Prior to the chamber, Wright, 58, was the president, general manager and founder of Ridge Racing School in Shelton. Before that he was the president and chief executive of The Driver Training Group in Redmond, and previous to that, he was the president, chief executive and co-founder of Who’s Calling Inc. of Kirkland, an “industry leader in call tracking and marketing analytics technology,” according to Wright’s resume.
Wright said Wednesday he was drawn to the chamber job because he has always had an interest in getting involved with a community organization.
“It’s an opportunity to help lots of business people in a community that is excited about what it is doing,” he said. “I hope to help it be more successful.”
Salas got to say goodbye to the chamber membership at his last forum on Wednesday. Salas took over in July 2011, a challenging time for the chamber because the previous executive director, Jenny Thorsell, later pleaded guilty to stealing $17,000 from the chamber over a three-year period.
Salas said from the start he set out to stabilize and then grow the chamber membership, eventually growing it to a high of 358 members from 262 members. He also set out to develop programs for the membership, including “think chamber first,” a program designed so that chamber members would tap the services of their fellow members.
“I’m really proud of the culture we developed,” he said.
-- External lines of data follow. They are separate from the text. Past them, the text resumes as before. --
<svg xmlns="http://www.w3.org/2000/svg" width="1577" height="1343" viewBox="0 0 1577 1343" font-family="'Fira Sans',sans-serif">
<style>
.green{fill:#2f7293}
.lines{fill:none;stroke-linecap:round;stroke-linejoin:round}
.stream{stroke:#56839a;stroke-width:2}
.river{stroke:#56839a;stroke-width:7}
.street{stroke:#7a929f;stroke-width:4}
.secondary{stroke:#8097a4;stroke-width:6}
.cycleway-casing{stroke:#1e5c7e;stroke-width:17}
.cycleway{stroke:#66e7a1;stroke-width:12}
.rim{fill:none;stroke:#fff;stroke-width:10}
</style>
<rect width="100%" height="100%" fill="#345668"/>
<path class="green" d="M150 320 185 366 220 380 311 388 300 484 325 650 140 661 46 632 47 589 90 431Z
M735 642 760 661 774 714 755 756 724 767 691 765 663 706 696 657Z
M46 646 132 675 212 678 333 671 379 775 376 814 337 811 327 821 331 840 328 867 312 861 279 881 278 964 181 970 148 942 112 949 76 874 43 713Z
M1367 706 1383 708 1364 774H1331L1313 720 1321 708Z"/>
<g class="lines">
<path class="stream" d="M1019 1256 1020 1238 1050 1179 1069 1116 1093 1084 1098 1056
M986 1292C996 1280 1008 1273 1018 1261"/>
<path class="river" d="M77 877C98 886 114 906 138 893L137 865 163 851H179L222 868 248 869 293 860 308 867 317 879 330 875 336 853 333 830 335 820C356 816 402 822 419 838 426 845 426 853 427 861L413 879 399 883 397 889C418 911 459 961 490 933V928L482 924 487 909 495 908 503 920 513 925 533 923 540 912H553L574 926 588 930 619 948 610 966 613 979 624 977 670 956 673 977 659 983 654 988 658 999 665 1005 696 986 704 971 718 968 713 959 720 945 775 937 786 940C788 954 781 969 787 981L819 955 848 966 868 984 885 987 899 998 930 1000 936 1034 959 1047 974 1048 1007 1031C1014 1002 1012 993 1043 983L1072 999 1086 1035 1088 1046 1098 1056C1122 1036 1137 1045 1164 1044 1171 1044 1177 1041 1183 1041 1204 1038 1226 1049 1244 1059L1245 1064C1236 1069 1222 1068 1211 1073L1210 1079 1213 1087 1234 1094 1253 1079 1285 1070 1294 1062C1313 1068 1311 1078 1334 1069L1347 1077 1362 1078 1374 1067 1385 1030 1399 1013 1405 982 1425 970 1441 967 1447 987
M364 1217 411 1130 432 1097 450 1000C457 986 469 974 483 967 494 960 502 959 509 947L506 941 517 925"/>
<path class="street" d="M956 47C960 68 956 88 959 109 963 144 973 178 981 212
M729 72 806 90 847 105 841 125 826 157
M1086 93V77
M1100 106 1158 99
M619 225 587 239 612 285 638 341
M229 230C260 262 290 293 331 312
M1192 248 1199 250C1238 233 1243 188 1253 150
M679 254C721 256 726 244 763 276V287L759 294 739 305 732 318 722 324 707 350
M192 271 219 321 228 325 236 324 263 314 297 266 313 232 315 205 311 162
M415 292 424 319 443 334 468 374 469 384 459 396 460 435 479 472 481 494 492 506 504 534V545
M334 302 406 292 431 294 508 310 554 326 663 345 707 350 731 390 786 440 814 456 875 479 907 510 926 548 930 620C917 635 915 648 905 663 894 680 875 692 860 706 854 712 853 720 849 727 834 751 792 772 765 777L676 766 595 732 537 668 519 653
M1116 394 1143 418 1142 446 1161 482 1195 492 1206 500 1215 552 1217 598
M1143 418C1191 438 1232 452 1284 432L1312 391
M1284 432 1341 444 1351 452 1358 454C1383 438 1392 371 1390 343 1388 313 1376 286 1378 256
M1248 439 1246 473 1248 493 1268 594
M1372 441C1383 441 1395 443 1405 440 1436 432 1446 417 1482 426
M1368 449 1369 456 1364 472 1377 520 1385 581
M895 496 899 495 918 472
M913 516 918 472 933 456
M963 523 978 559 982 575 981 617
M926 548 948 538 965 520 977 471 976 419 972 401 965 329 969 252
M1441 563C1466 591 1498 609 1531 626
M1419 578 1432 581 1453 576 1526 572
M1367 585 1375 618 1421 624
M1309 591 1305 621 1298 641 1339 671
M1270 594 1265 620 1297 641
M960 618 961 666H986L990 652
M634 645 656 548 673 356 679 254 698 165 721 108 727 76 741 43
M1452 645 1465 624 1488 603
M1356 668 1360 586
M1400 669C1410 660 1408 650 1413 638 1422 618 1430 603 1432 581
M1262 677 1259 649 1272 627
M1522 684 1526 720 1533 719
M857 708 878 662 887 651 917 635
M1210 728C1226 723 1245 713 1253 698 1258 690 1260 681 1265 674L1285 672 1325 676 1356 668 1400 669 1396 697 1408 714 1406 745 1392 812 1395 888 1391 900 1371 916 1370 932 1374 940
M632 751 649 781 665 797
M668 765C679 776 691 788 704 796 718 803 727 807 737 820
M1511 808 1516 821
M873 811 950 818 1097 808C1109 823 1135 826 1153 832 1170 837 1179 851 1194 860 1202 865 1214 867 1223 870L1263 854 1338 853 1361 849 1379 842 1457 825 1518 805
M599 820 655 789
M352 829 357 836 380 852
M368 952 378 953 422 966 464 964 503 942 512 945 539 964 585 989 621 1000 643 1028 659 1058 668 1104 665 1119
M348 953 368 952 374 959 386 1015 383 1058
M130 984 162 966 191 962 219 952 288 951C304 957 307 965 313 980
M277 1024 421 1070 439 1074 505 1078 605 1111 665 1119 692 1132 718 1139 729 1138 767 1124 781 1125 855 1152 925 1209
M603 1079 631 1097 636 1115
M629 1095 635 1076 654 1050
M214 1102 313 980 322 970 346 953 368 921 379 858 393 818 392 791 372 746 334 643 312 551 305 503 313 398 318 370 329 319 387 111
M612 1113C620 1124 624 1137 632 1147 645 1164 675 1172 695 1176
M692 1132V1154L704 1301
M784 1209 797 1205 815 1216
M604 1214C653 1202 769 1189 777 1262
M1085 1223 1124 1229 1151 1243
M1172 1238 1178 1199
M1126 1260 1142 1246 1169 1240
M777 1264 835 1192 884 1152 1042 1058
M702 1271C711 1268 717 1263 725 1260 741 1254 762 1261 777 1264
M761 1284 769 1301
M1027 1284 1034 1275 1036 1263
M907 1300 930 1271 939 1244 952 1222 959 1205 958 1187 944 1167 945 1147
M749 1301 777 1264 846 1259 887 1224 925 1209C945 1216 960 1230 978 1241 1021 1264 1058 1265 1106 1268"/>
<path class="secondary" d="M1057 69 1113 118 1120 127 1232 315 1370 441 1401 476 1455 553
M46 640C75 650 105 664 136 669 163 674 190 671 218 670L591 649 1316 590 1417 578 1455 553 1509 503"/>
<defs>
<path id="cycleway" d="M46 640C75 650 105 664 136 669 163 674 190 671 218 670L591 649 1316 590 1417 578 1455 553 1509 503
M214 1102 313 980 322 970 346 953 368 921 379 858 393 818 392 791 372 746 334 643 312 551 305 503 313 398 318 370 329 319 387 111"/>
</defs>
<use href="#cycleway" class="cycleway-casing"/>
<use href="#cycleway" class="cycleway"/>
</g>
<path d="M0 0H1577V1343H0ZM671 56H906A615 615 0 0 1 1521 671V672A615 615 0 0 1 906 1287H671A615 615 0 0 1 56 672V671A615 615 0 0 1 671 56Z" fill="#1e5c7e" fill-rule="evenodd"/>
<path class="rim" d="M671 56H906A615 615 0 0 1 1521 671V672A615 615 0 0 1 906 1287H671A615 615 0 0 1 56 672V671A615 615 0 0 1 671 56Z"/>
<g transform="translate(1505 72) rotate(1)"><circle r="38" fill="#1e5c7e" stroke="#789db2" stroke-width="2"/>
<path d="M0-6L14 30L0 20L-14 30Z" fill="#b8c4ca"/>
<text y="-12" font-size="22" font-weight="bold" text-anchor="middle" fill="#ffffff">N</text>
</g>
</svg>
Salas, a veteran business owner, is now set to run a business called Rely Local in Skagit County, which provides marketing and advertising services to locally owned businesses.
Lowell checked off a number of things Salas had accomplished during his tenure, including the South Sound Barbecue, and said he leaves with a “high degree of class.”
“He’s been great to work with,” Gordon said.
Salas’ advice to Wright is to “listen to the membership,” and to make sure the chamber is “delivering the correct value to its members.”
Salas said he was excited for the chamber, and that it’s ready to move on to the next level and shine.
“I’m really excited for its future,” he said.